Di Stefano viene aggregato alla prima squadra del River giovanissimo, a 16 anni, ed ad un certo punto arriva il momento di confrontarsi per la prima volta coi grandi nella consueta partitella di fine allenamento. Di Stefano sta ovviamente nella squadra riserve, a fare da sparring partner ai titolari de la Maquina: Carrizo, Vaghi, Rossi, e tutti gli altri fino alla linea d’attacco che generò il mito: Muñoz, Moreno, Pedernera, Labruna, Loustau. La palla è tra i piedi della squadra titolare quando a meta campo Di Stefano va in pressing sul portatore di palla (pare fosse Yacono), ruba palla e parte palla al piede: ne dribbla uno, ne dribbla un altro, ne dribbla un terzo. Arrivato in prossimità del limite dell’area prende la mira e scocca una sassata che sbatte contro l’incrocio e rimbalza al limite dell’area. Tra il sorpreso e il divertito i titolari riprendono palla e ricominciano a cucir l’azione. Ma Di Stefano non ci sta: ha capito l’errore e allora ci riprova. Rientra verso la metacampo, torna a pressare il portatore di palla, ruba di nuovo palla, si volta e riparte per riprovare pressocchè la medesima azione: ne dribbla uno, ne fa fuori un altro, salta anche il terzo e poi in vista dell’area spara un’altra cannonata. Stavolta però la traiettoria è di qualche centimetro più bassa, quel tanto che basta per insaccarsi sotto la traversa, così angolato che il portiere non può arrivarci.

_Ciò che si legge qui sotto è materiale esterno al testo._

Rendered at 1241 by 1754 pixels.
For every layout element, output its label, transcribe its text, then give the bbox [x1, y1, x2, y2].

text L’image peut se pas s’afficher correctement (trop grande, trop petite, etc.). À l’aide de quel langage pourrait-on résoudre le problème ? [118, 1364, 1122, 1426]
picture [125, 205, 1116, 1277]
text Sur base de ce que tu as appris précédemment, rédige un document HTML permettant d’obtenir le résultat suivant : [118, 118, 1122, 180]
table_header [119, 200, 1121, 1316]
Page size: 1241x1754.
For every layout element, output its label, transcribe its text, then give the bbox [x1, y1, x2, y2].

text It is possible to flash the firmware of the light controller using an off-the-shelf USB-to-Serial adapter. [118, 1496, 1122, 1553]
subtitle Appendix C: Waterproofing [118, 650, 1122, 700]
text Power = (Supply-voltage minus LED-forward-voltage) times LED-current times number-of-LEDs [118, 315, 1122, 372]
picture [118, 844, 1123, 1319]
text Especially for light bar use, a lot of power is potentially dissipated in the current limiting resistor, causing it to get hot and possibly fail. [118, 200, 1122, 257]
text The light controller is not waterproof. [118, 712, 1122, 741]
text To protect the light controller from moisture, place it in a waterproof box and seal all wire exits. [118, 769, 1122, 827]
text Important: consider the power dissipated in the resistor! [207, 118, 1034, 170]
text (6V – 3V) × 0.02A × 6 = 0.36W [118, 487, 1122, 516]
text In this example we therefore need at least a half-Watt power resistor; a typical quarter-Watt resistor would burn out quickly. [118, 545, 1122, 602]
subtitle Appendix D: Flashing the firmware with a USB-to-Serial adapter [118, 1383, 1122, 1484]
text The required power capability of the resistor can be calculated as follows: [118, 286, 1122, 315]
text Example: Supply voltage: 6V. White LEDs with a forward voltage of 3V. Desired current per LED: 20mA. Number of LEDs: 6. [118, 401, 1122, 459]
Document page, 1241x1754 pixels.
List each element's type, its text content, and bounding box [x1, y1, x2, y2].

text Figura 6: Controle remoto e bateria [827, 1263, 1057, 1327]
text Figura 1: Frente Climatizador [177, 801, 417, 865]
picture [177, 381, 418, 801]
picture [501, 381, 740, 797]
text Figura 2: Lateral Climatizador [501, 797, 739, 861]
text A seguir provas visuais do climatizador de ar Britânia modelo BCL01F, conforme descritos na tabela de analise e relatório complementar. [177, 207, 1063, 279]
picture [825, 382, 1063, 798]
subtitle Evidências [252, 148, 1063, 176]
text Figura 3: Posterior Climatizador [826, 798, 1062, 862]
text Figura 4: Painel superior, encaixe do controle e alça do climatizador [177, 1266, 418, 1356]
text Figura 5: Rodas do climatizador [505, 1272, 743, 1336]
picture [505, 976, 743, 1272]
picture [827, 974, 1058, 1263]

Di fronte a quell’exploit lo sgomento di titolari e riserve è tale che qualcuno arriva addirittura a sorridere, Muñoz col suo solito spirito concederà una delle sue famose battute fulminanti: “Ragazzi, da domani il giornale leggetelo a partire dall’ultima pagina…”, perché a quell’epoca all’ultima pagina dei giornali si trovavano gli annunci di lavoro. A quel punto Pedernera rincorre con passo compassato Di Stefano che sta rientrando verso la propria metà campo in attesa della rimessa in gioco, gli arriva da dietro e gli appoggia il braccio attorno alle spalle. Poche cose potrebbero far gongolare Di Stefano come quell’abbraccio del suo idolo, da cui probabilmente si aspetta a quel punto la chiosa di un autorevole complimento. Pedernera a cui – esattamente come a molti protagonisti dell’epoca – non mancava un certo spirito, per quanto più ruvido rispetto all’ironia compita di un Muñoz o al sarcasmo sguaiato di un Labruna, lo ghiaccia: “Ragazzo, qui c’è gente che ha moglie e figli: vedi di darti una regolata…”.